RISC-V is little-endian: The least significant byte is stored at the lowest address.

Detecting Endianness

We can detect endianness by storing a multi-byte value and reading its first byte:

Rust (src/bin/endian.rs):

fn main() {
    let x: i32 = 1;
    let ptr = &x as *const i32 as *const u8;
    let first_byte = unsafe { *ptr };

    if first_byte == 1 {
        println!("Little-endian");
    } else {
        println!("Big-endian");
    }
}

The integer 1 is 0x00000001. On a little-endian system, the byte at the lowest address is 0x01, so first_byte == 1. On a big-endian system, the lowest address would hold 0x00.

Byte Access with lb

When loading individual bytes from a multi-byte value, endianness determines which byte you get:

# If 0x22AA33CC is stored at address in a0 (little-endian):
lw t0, (a0)       # t0 = 0x22AA33CC (full word)
lb t1, 0(a0)      # t1 = 0xCC (byte 0 — least significant)
lb t2, 1(a0)      # t2 = 0x33 (byte 1)
lb t3, 2(a0)      # t3 = 0xAA (byte 2)
lb t4, 3(a0)      # t4 = 0x22 (byte 3 — most significant)

2. Byte Load/Store Instructions

Instruction Summary

Instruction Description Sign Extension
lb rd, offset(rs) Load byte, sign-extend to 64 bits Yes (bit 7 → bits 8–63)
lbu rd, offset(rs) Load byte unsigned, zero-extend No (zeros in bits 8–63)
sb rs, offset(rd) Store low byte of register to memory N/A

Sign extension: lb copies bit 7 of the loaded byte into bits 8–63. For ASCII characters (0–127), this doesn't matter. For values ≥ 128, lb produces a negative number while lbu produces a positive one.

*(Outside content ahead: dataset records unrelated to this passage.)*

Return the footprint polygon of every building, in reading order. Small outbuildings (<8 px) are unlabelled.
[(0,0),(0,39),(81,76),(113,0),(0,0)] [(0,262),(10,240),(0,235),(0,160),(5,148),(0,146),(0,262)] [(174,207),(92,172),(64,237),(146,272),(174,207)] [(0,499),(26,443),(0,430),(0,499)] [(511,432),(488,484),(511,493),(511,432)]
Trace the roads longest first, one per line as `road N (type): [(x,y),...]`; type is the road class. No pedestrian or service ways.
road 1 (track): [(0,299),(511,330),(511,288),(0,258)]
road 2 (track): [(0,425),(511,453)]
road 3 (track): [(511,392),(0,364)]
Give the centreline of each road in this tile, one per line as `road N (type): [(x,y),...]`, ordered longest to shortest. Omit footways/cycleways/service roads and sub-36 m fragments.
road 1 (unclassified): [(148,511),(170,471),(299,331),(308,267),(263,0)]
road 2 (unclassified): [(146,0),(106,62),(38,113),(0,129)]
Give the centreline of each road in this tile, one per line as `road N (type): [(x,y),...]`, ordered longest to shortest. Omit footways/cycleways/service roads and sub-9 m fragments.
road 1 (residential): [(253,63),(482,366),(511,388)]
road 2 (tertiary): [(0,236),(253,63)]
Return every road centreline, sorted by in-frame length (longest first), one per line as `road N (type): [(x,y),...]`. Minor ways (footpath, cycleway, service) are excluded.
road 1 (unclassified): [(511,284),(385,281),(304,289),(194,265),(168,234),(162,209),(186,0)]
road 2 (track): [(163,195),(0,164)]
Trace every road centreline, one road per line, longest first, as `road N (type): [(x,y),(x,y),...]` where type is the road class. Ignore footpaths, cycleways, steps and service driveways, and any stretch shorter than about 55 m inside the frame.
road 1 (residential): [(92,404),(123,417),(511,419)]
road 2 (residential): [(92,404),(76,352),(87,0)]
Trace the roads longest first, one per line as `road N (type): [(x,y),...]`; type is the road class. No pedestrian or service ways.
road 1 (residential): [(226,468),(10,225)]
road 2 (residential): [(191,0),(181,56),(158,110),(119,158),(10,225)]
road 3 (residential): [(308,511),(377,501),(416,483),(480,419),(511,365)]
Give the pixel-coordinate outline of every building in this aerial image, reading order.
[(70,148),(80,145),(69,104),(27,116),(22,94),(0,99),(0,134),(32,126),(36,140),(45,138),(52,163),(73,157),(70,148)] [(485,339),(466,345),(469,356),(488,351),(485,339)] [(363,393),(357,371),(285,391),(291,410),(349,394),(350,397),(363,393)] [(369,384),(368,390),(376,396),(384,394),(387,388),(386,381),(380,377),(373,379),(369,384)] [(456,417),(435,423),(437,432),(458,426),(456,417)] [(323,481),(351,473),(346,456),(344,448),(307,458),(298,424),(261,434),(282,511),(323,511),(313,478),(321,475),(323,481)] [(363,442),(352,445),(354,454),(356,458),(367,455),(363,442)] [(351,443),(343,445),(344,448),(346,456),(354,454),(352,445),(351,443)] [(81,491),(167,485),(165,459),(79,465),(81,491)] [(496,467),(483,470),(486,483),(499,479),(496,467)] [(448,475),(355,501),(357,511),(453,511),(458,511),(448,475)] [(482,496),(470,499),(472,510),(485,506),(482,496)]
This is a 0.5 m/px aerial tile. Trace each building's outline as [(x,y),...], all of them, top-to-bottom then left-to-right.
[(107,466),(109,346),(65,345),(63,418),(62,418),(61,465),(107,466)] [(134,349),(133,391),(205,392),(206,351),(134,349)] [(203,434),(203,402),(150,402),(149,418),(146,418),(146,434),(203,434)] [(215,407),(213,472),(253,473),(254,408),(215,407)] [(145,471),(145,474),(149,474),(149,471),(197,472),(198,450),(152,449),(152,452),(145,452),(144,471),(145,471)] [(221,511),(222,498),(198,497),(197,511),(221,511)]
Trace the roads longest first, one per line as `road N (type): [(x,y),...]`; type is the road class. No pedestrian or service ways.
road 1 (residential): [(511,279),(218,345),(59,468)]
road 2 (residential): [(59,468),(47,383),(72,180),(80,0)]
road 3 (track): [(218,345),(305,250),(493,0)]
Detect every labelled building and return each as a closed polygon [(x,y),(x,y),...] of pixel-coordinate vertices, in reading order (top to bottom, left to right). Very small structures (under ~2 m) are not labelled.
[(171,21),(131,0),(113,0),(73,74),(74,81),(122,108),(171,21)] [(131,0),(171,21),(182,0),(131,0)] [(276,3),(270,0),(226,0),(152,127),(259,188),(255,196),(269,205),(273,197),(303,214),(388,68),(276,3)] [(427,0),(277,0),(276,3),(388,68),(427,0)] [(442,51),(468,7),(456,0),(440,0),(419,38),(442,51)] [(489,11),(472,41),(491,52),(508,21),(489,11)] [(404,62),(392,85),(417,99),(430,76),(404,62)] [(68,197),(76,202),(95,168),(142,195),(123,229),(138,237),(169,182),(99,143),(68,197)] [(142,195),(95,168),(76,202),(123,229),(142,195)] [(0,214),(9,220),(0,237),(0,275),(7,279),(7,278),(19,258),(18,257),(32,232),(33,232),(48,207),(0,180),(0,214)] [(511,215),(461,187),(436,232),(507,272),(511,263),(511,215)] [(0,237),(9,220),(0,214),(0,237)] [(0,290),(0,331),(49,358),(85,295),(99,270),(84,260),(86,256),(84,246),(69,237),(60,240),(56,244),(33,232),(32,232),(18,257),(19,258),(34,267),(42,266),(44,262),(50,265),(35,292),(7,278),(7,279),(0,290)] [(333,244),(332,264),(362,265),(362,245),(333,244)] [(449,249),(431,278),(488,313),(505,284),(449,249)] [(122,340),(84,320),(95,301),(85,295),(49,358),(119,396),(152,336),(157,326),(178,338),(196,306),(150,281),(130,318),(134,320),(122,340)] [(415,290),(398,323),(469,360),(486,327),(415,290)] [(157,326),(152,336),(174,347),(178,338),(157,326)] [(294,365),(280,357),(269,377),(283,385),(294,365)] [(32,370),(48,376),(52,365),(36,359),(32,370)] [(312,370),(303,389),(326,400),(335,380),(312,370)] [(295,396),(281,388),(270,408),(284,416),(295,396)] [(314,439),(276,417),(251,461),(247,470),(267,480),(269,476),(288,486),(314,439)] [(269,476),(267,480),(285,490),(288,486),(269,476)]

Example: Pointer Dereference — intdr_s.s / intdr.rs

A simple example showing how assembly can dereference a pointer and modify the value:

Rust (src/bin/intdr.rs):

extern "C" {
    fn intdr_s(p: *mut i32);
}

fn main() {
    let args: Vec<String> = std::env::args().collect();
    let val: i32 = if args.len() > 1 {
        args[1].parse().unwrap()
    } else {
        5
    };

    // Rust version
    let mut x = val;
    x += 1;
    println!("Rust: {}", x);

    // Asm version
    let mut x = val;
    unsafe { intdr_s(&mut x as *mut i32) };
    println!("Asm: {}", x);
}

Assembly (asm/intdr_s.s):

.global intdr_s

.text

# a0 = pointer to int
# increment the value at the pointer
intdr_s:
    lw t0, 0(a0)        # load value
    addi t0, t0, 1      # increment
    sw t0, 0(a0)        # store back
    ret

The assembly receives a pointer in a0, uses lw to load the 32-bit value, increments it, and uses sw to store it back. The Rust caller sees the modified value because both sides share the same memory location.


3. String Operations

C Strings in Memory

Strings in C (and when passed via FFI) are null-terminated arrays of bytes. Each character occupies one byte, and the string ends with a 0x00 byte.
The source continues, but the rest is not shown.